Friday, March 12, 2010

US dollar still rules, but debt level a risk: S & P

The U.S. dollar is still the most important currency in the world, said S & P on Thursday, but added that rising levels of debt and U.S. dependence on foreign investors owning part of a heavy debt, represents a danger to the primacy of the currency.
Without a credible plan to curb the fiscal costs, foreign creditors could reduce the dollar reserves, which could pressure the highest credit rating of the U.S., which supports the cost of borrowing at a low level.
At this time, the rating agencies agree that the U.S. economy - the largest in the world, and the depth of financial markets means continued dominance in global trade and currency transactions.
These benefits have helped the dollar maintain its status, despite the financial crisis of 2008-2009, which began in the United States - the report says S & P.
Also, the agency added that the dollar is an important factor supporting the credit rating of 'AAA' USA, which is currently the highest rating in the world.
The main risk for the dollar's status comes from the growing volume of U.S. public debt, which shares owned by foreign central banks and sovereign funds.
S & P also stated that the expansion of the U.S. budget deficit was the risk, adding: "no medium-term fiscal consolidation plan, which markets deem reliable, foreign creditors could reduce their dollar assets, especially if they come to the conclusion that the members of the eurozone are implementing strong macroeconomic policy.

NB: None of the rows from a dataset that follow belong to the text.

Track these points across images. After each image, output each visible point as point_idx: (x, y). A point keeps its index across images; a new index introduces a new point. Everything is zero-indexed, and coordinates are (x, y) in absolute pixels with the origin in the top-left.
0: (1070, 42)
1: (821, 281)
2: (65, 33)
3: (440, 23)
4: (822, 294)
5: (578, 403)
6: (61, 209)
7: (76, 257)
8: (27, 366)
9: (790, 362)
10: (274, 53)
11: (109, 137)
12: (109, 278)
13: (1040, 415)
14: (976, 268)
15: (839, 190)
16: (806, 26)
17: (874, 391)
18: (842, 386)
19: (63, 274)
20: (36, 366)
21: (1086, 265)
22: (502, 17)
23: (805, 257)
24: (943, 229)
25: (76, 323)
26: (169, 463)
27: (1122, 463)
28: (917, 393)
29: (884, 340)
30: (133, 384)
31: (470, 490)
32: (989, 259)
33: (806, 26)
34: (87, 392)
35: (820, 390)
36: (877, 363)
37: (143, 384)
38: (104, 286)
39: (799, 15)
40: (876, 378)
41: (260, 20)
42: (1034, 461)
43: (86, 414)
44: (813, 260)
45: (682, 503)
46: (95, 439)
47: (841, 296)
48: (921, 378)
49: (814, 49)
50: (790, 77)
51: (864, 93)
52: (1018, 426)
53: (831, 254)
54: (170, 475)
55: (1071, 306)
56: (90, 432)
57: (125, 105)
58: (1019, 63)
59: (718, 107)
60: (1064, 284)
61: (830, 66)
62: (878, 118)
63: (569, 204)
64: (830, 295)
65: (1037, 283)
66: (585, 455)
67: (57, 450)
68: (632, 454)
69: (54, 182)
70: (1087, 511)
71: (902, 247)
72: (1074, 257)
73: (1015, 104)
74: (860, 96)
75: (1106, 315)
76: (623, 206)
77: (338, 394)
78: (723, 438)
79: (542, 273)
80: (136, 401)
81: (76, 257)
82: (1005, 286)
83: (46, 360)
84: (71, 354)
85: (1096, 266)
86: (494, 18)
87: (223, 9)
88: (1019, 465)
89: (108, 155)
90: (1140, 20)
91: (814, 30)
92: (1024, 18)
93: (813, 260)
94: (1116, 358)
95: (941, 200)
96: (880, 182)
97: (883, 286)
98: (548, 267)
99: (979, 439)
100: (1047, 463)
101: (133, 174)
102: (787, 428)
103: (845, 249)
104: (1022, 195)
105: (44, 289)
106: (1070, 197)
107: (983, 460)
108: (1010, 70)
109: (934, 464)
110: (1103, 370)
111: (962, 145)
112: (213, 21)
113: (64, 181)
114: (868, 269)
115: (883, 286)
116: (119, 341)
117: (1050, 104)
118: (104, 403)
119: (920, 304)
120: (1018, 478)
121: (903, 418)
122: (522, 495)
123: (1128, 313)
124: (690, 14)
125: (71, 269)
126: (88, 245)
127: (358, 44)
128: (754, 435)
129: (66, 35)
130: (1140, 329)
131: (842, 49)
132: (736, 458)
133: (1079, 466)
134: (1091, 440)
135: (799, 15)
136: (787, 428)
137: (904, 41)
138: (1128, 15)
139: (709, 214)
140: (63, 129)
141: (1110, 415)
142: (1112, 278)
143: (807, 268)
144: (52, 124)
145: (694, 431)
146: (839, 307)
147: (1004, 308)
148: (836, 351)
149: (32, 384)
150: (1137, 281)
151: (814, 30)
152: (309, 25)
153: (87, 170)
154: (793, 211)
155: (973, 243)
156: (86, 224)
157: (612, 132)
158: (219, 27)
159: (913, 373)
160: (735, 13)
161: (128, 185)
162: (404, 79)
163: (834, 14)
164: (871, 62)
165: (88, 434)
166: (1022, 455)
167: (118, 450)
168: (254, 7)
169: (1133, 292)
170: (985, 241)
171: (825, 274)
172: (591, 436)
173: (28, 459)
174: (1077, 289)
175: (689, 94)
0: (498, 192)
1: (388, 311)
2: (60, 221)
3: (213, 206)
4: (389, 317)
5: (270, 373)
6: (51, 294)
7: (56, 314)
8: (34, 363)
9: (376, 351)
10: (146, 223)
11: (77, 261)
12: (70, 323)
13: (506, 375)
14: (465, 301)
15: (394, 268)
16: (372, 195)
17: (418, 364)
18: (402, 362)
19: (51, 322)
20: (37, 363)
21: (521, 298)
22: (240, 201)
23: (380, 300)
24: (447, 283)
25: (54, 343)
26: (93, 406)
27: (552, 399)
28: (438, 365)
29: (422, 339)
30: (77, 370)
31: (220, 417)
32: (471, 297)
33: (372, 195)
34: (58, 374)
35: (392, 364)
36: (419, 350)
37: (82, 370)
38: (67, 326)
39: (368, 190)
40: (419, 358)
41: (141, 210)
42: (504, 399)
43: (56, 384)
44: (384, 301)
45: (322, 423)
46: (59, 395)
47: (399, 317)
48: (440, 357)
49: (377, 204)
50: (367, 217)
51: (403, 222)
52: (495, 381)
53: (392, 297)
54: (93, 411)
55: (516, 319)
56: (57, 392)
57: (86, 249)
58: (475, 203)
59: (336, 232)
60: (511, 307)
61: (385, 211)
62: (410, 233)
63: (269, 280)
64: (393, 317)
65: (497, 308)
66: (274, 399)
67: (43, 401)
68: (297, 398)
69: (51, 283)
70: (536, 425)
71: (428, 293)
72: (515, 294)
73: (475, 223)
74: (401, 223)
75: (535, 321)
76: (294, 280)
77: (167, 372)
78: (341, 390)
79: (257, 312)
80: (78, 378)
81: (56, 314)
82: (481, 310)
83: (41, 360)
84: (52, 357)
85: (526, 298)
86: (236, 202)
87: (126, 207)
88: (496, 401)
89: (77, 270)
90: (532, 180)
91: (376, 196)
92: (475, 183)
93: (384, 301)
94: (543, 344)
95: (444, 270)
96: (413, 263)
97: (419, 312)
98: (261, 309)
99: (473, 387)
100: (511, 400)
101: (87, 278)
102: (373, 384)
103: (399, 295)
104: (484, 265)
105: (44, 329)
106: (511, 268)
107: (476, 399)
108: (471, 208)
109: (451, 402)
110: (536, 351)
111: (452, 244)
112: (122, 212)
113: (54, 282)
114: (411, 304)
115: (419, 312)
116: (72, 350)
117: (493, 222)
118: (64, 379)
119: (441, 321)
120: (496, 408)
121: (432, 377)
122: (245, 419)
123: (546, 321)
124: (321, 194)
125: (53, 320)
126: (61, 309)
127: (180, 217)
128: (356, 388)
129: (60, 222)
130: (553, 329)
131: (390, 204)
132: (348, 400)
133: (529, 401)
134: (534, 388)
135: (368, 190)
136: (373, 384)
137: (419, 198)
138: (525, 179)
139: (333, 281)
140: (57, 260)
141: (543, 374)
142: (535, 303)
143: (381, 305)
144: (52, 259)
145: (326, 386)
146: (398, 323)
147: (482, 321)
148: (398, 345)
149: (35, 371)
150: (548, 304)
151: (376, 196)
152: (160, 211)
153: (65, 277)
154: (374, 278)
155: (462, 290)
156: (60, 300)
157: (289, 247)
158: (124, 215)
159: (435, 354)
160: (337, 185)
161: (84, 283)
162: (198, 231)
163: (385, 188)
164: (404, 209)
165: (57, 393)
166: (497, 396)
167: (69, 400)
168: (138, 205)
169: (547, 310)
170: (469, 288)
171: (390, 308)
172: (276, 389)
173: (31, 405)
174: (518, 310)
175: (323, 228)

China owned 23% of the huge debt the U.S. in 2009, Japan possessed 21% - said the agency. In total, 46% of U.S. public debt owned by official and private foreign investors.
This percentage has increased every year since 2001, when foreign investors owned 30% of U.S. debt.
U.S. budget deficits for fiscal 2010 is projected within 11%, while the ratio of total public debt to GDP ratio will reach 82% by 2013, more than twice as much as in 2007, which amounted to 38% - the agency said.
"From our point of view, inflation data, trading volumes, volatility in foreign exchange and the state of the current account, will be critical indicators, if the impact of the dollar will fall," - the report says. "Such a scenario may even put pressure on the 'AAA' credit rating of the U.S..
Some major U.S. lenders, such as China and Russia, were dissatisfied with fiscal and monetary policies of the U.S. over the past year and talked about alternatives to the dollar.
In the meantime, it was not so much signal to ensure that investors and governments abandon the dollar.
S & P notes that the dollar still accounts for about 62% of foreign exchange reserves in central banks, only slightly down from 72% mark in 2001.
"Any decrease in the share of dollar assets is likely to continue to be quiet, gradual and secure for many years", - said the agency.
The dollar is still amounted to 86% in currency exchange operations by the fall of 2009, only slightly down from 90% in 2001.
And while the euro is clearly intruding into international finance, the dollar continues to dominate world trade.
"In each of the countries surveyed the proportion of exports in U.S. dollars exceeds the share of U.S. exports from the country, and often by a large margin" - the report says.